━━ Exercise data

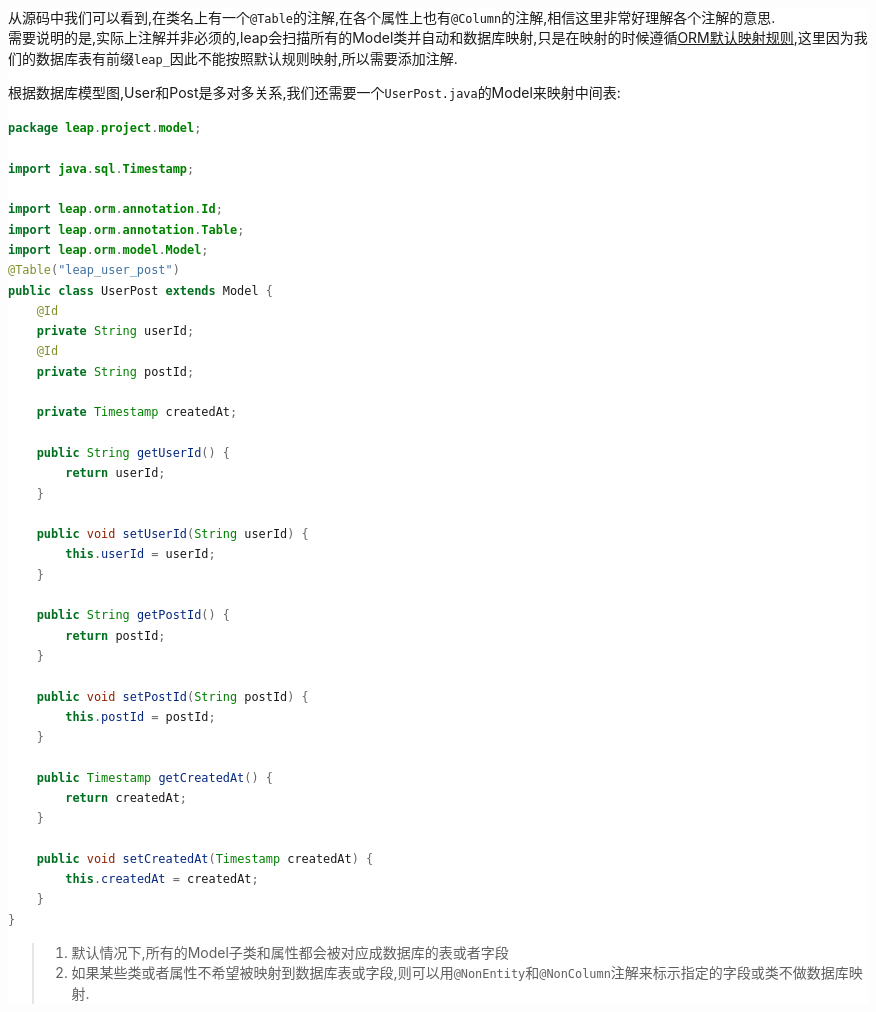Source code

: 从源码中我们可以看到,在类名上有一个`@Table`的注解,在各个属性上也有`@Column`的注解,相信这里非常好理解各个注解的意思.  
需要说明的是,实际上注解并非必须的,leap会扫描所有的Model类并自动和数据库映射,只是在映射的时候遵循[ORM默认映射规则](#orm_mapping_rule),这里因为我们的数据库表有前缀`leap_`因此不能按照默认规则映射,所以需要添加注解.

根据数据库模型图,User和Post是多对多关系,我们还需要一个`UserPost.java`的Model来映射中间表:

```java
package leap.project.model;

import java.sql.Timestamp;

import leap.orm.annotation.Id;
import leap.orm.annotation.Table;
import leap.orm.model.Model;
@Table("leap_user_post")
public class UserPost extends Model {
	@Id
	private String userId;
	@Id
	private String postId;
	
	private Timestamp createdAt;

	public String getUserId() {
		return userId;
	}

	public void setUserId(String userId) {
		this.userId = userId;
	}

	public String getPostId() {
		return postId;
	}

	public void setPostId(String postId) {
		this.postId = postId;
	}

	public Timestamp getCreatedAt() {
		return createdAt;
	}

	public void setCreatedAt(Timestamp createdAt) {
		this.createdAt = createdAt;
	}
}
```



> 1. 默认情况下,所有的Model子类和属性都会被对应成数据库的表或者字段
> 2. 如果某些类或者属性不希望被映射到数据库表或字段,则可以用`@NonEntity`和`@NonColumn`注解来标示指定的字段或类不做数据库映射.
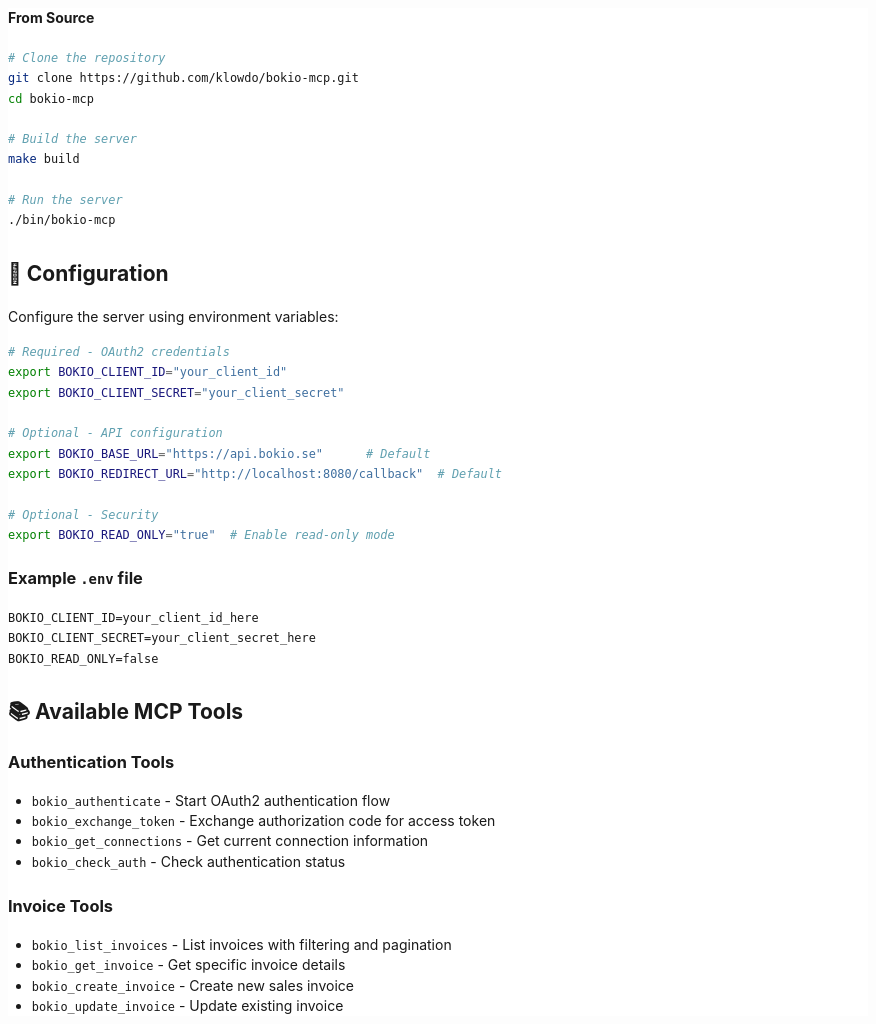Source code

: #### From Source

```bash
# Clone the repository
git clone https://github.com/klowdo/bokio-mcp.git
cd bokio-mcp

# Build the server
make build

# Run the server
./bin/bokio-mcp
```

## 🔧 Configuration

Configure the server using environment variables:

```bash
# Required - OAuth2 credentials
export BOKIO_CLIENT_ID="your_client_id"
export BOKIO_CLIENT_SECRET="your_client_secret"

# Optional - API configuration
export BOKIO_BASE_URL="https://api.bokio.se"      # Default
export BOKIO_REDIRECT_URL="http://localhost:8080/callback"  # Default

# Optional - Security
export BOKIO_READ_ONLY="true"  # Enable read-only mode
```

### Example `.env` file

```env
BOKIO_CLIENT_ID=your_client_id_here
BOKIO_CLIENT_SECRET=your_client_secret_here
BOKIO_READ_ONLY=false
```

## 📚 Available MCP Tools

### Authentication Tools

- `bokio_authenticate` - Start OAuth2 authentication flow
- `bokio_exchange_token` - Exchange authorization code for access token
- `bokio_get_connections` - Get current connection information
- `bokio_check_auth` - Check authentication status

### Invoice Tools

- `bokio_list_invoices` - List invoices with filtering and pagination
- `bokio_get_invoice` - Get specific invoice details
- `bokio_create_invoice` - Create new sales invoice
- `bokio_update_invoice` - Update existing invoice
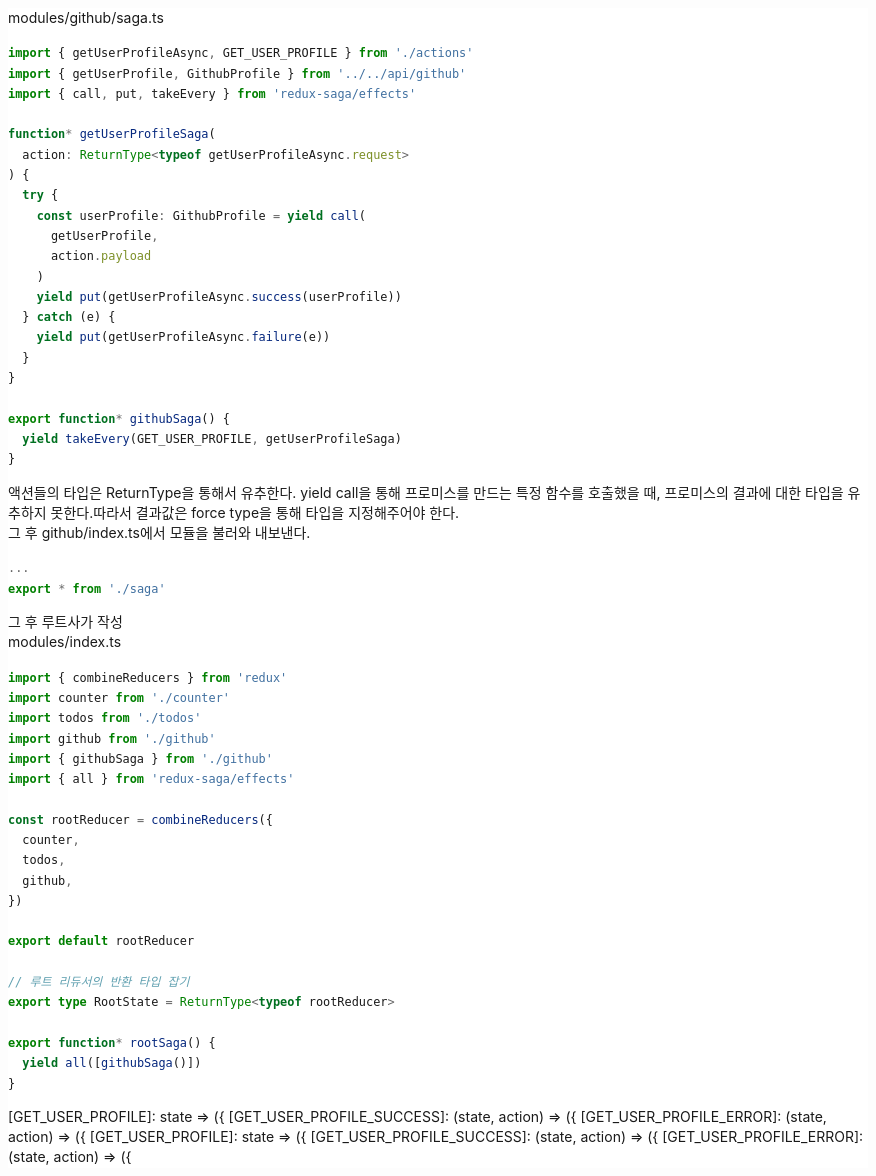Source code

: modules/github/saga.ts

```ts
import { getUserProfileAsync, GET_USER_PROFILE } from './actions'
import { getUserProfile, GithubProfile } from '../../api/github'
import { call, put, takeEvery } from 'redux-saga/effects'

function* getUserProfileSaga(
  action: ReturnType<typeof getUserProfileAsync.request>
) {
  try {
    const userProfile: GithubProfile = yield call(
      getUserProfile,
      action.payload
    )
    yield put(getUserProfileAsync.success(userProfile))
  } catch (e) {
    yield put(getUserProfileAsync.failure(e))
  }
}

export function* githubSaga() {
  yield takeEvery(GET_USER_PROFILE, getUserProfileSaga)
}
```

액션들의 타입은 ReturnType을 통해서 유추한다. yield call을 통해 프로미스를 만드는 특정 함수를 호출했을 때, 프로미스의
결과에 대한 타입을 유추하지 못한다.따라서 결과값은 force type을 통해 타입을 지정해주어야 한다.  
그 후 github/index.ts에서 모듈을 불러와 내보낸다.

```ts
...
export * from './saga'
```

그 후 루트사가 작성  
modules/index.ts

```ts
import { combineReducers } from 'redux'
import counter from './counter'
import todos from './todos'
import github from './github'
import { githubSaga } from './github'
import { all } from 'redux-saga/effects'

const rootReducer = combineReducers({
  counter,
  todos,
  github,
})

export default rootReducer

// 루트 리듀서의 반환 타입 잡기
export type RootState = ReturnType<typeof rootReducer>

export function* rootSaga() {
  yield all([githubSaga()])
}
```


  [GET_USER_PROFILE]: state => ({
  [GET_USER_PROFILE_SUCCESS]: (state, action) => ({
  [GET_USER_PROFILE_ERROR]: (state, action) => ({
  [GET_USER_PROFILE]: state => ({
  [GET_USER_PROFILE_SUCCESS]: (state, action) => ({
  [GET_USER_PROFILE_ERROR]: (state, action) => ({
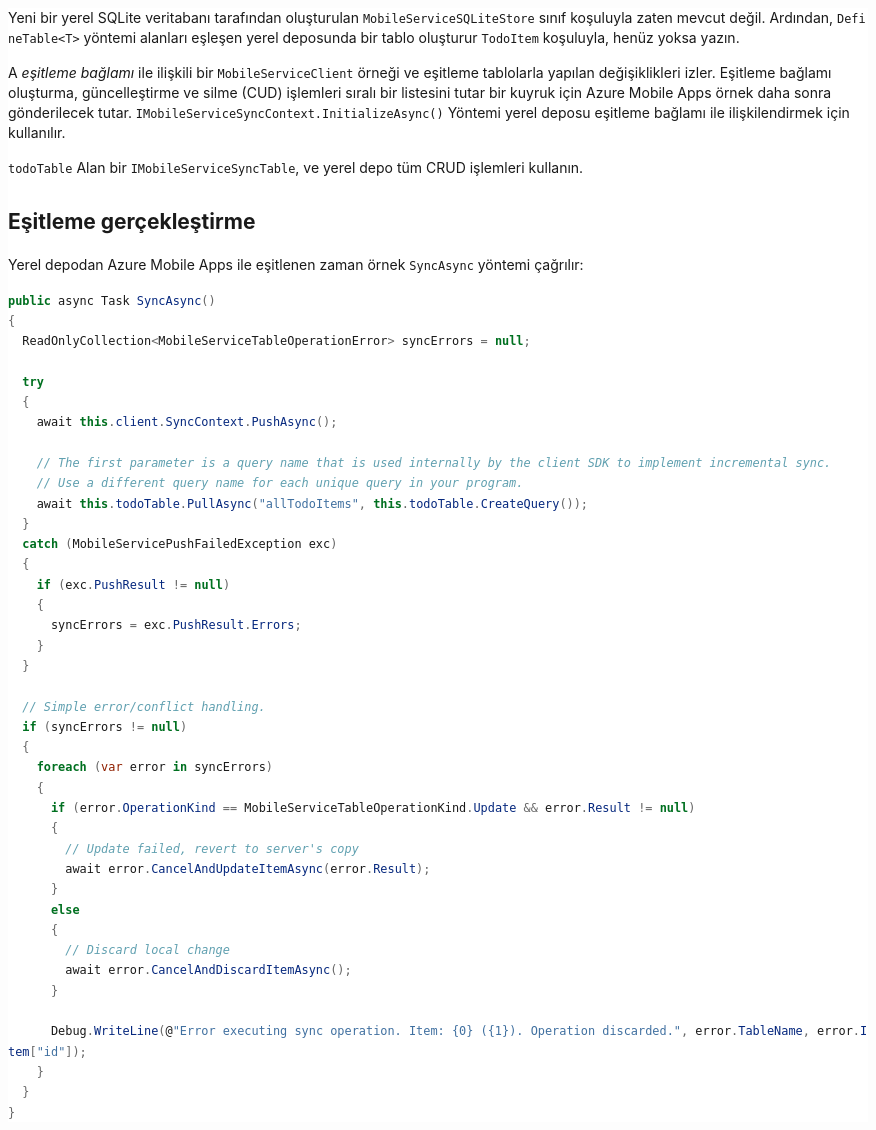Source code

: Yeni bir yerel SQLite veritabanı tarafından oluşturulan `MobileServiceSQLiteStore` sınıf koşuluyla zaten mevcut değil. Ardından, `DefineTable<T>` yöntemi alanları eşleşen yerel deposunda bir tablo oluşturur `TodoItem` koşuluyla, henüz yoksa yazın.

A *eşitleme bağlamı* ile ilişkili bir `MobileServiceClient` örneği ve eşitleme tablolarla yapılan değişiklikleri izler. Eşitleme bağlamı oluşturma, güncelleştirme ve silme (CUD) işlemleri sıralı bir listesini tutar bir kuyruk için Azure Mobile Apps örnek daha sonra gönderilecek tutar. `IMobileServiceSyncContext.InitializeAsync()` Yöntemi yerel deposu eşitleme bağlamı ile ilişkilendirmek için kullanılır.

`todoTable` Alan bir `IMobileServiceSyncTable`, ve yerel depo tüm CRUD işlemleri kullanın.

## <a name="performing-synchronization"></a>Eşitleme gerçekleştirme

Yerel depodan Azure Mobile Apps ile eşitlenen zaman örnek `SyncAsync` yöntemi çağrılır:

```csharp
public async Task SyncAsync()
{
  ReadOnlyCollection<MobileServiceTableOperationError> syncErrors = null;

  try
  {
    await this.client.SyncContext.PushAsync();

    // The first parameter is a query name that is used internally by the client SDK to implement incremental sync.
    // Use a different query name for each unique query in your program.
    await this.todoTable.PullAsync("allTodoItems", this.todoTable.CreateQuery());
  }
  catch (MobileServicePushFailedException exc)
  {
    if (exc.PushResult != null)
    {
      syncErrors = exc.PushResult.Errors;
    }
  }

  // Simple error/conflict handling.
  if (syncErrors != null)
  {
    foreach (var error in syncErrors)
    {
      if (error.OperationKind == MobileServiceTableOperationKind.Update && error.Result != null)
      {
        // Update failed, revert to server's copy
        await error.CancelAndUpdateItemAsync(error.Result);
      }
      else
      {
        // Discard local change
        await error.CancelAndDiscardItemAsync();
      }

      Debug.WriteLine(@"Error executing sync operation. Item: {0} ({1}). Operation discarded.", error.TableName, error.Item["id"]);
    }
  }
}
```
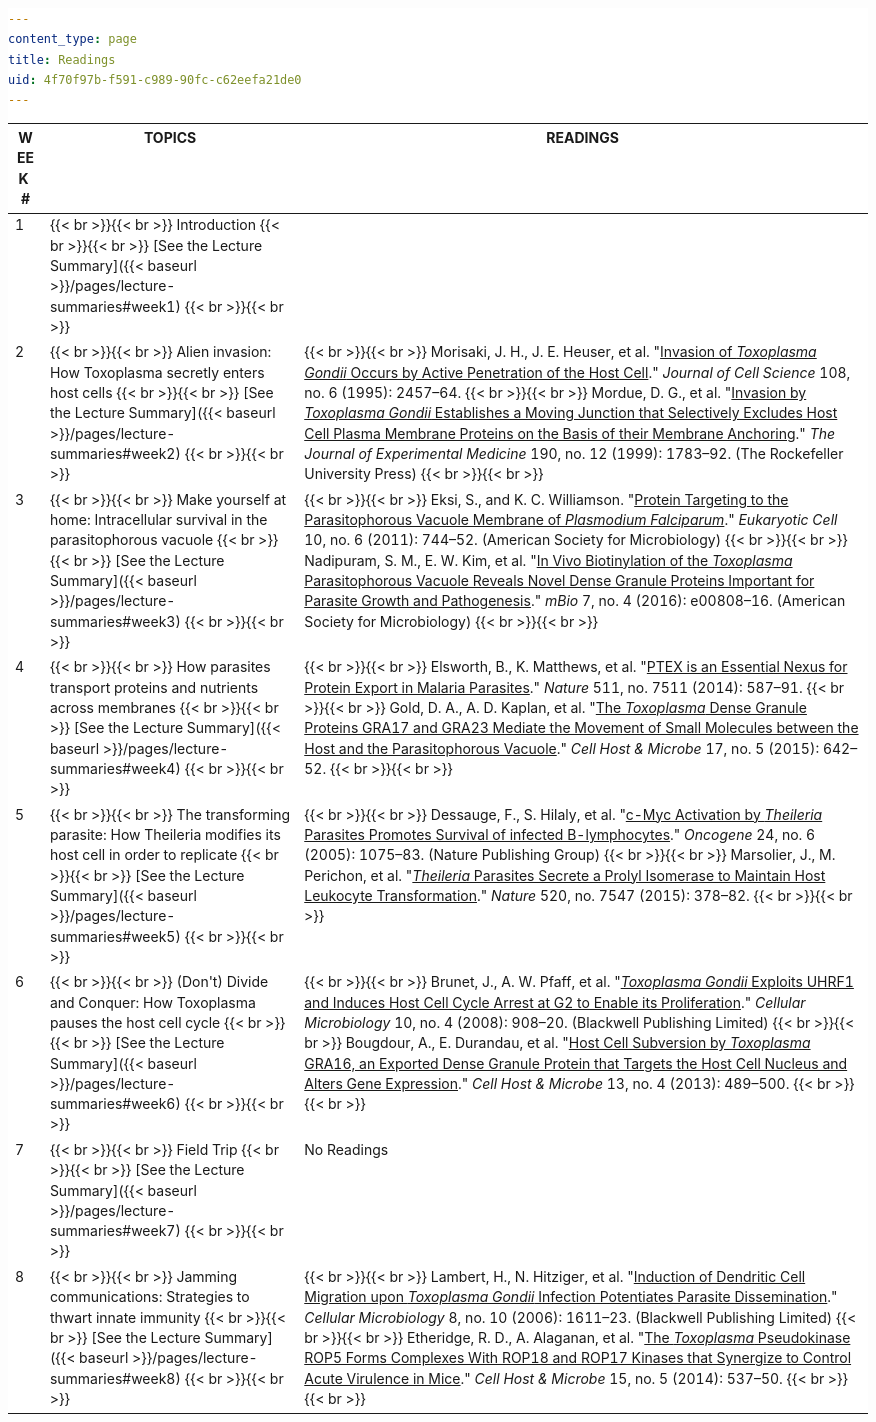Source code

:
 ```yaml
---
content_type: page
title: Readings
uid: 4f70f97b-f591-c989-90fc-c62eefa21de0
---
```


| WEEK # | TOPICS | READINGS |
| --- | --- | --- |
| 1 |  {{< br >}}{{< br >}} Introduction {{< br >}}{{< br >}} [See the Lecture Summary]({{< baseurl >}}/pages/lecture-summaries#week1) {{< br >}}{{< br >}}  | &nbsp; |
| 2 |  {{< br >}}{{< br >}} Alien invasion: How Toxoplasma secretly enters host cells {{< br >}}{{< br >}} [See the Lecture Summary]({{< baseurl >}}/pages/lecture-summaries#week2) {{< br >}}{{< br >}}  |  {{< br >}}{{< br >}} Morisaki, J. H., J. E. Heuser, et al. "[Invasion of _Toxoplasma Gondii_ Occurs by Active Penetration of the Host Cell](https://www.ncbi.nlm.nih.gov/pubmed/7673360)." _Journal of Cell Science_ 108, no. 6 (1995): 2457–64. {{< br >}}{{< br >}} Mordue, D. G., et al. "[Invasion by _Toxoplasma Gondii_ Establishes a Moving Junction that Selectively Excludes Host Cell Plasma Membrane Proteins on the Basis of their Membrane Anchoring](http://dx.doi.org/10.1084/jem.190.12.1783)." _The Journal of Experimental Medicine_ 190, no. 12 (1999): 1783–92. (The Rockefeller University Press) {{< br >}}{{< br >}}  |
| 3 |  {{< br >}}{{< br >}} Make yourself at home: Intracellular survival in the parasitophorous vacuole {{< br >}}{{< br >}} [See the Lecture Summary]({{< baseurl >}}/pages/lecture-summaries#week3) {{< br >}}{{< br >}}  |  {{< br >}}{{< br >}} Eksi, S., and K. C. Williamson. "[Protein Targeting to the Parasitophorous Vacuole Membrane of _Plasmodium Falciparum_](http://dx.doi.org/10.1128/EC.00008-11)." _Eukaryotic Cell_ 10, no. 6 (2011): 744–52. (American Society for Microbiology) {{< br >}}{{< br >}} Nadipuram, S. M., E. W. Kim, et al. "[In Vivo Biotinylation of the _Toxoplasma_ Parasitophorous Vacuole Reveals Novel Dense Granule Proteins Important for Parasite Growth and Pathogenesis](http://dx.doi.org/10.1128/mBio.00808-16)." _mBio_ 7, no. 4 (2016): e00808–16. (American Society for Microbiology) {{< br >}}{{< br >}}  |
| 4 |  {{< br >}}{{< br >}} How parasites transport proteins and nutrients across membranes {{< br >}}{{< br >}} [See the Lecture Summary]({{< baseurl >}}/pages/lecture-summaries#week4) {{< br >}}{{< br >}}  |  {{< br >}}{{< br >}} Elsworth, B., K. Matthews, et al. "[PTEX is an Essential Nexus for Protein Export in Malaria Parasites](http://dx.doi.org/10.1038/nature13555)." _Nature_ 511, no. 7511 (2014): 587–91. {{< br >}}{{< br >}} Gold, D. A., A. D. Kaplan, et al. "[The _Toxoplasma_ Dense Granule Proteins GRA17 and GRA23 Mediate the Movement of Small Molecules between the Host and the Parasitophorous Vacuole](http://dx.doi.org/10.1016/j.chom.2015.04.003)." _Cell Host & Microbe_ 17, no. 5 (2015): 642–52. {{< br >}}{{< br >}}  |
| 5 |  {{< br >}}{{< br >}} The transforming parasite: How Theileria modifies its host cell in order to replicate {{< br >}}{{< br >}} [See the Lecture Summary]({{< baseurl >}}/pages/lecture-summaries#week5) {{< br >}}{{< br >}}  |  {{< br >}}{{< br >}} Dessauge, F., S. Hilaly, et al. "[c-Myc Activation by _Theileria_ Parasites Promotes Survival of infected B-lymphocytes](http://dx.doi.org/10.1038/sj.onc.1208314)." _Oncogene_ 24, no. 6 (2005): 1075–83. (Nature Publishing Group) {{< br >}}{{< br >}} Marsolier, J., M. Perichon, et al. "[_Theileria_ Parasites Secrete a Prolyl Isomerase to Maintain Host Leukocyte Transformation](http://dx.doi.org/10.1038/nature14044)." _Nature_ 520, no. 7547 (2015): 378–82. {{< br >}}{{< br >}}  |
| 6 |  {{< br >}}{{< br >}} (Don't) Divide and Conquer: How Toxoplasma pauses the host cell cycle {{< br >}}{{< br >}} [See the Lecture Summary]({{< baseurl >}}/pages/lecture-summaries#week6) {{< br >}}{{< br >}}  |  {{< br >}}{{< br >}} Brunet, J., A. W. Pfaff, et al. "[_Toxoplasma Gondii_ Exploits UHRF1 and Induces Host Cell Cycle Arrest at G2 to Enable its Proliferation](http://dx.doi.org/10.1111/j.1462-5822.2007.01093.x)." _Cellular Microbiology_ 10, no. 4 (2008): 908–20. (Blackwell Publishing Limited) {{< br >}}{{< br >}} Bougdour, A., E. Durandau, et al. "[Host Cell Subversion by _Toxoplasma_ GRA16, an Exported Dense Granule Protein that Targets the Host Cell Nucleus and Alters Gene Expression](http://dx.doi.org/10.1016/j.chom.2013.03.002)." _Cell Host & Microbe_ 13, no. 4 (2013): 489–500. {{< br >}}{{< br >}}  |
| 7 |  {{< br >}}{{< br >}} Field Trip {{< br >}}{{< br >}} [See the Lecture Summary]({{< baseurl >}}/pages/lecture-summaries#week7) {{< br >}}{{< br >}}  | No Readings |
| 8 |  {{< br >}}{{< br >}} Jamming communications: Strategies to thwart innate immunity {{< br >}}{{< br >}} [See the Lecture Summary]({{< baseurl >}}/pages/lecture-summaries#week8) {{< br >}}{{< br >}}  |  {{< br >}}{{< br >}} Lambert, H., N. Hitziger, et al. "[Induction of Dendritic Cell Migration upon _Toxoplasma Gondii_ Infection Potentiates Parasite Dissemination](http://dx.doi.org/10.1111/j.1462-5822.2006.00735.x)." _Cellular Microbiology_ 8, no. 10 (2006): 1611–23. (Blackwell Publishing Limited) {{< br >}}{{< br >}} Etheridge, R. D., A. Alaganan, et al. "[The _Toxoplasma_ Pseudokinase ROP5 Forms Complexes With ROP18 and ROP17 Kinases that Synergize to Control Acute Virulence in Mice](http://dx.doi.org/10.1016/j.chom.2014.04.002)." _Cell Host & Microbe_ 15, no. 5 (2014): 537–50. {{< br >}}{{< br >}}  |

━━━━

## Task objective
For each line of the entries that holds the word "SyncAsync", pull that line out.

## Solution for this problem
Yerel depodan Azure Mobile Apps ile eşitlenen zaman örnek `SyncAsync` yöntemi çağrılır:
public async Task SyncAsync()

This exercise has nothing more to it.